Comment by southernplaces7
1 year ago
It makes perfect sense because of the very bloody obvious point that your account isn't really a line of credit since you gave a full deposit equal to the funds you have available. If the bank wants to lend your money around as part of its fractional reserve process, that's their business, but opening an account with funds you expect to have access to at any time is not the same as asking for a loan. Please.
No, that's not even a little bit how a checking account works. Assume nothing moves instantaneously, everything has a settlement period, everything is reversible, and, apart from the bank's willingness to decline you for an account, none of that mechanism is ever exposed to you. You'll be much closer to the true nature of the system than your belief that, having "fully deposited" money into an account, the bank can safely assume it has custody of that sum of money.
This is the challenge Patrick is up against with a piece like this: most of his readers share the deeply broken assumption you've brought to it.
It doesn't matter how it works in the background.

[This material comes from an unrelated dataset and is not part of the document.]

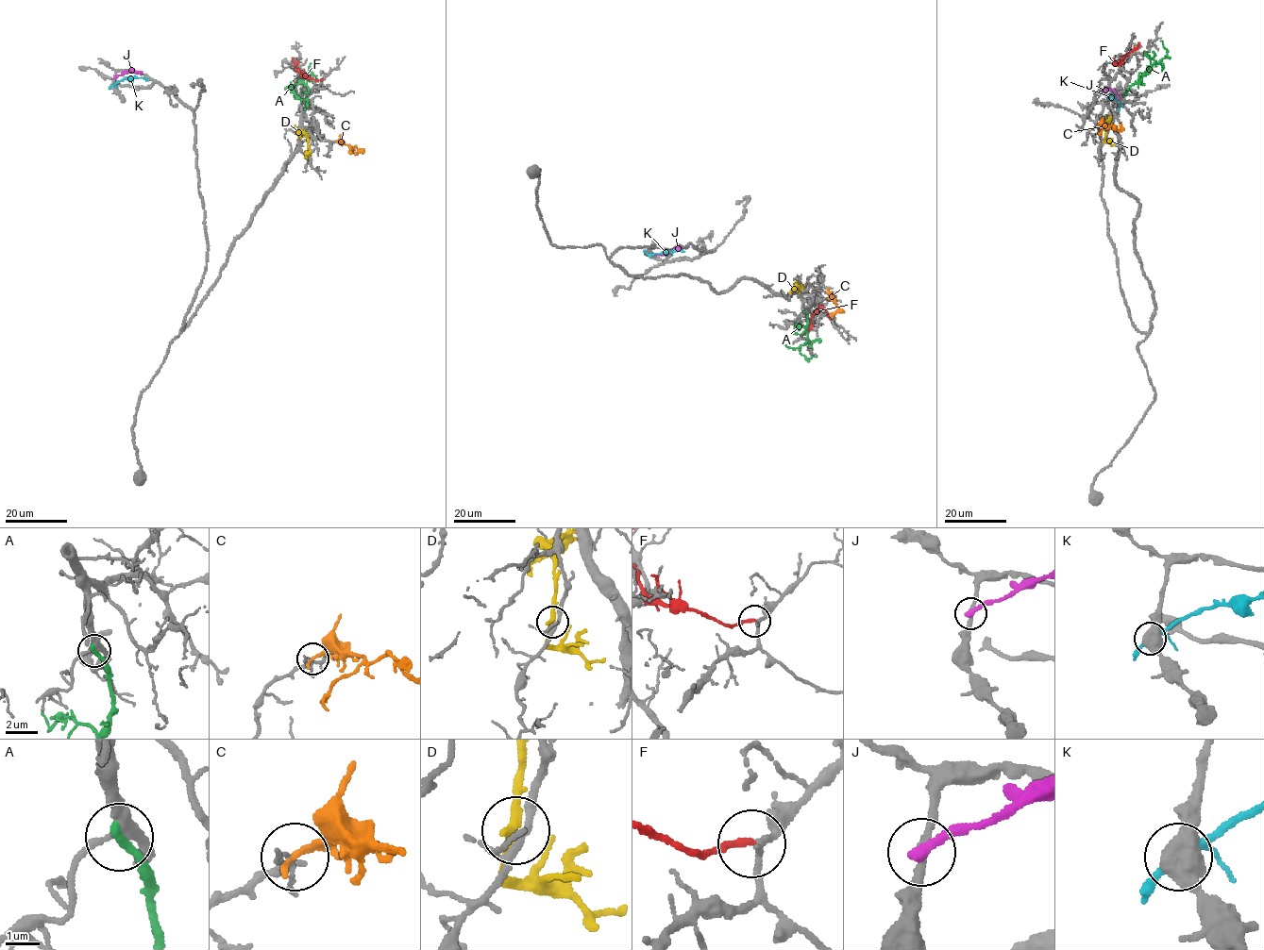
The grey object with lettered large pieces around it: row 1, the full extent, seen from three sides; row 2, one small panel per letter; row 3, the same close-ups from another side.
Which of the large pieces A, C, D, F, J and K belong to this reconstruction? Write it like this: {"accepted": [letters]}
{"accepted": ["A"]}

A checking account is marketed as a bank account in which your balance matches what you put into it and unlike a formal, named loan, it's necessary for many very basic transactions of daily living for even ordinary people who participate in no business banking. Thus, being frozen out by some bullshit regulatory "compliance" nonsense or some brainless, fearful risk assessment is at a whole different level than it would be if you ere denied a loan for similar reasons.
Banks that fear risk so much should organize their checking account system better for the full range of their customers, but that requires more effort than simply unbanking people and then communicating with them through grudging hostility about the reasons why as their lives take a major hit, and then being defended for this conduct by someone who gets mealy mouthed about how checking accounts are actually loans, as if they involved a major financial favor by the bank to you as a customer.

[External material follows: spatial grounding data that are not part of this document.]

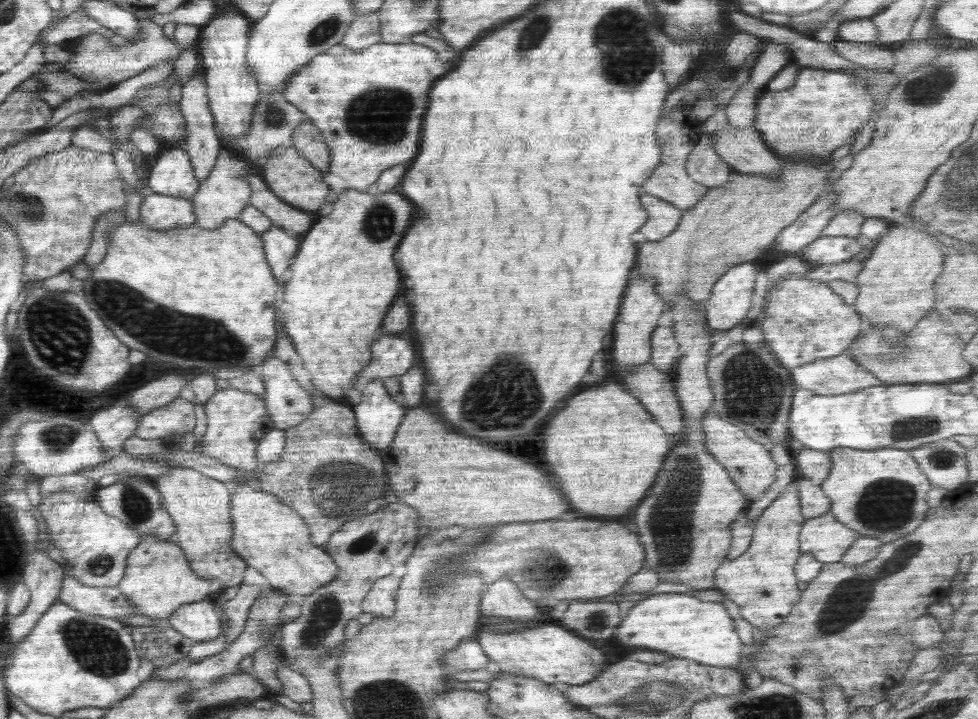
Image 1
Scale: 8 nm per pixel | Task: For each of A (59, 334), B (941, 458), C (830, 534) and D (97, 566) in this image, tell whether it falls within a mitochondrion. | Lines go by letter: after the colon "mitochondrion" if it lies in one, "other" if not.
A: mitochondrion
B: mitochondrion
C: other
D: mitochondrion

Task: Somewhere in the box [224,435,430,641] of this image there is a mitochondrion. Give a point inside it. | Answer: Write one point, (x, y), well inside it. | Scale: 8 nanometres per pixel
(337, 486)

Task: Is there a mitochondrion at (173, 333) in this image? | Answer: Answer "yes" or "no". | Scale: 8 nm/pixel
yes

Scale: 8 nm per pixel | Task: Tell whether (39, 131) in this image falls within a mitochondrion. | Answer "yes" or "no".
no

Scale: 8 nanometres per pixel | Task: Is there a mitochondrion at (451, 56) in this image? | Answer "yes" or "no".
no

It does matter, because it is in fact how the system works, and that system constrains banks. You can be mad at the system and prefer a different system; that's fine. But once you recognize it as the system we do in fact have, you've conceded Patrick's point.
As the article points out, when you scale this problem up to business bank accounts, losses from bad credit decisions to customers can erase all the gains from the entire commercial account line of business at a bank; in other words: to factor risk and credit out of business bank accounts, you're essentially demanding that banks be insolvent.
Checking accounts are credit products.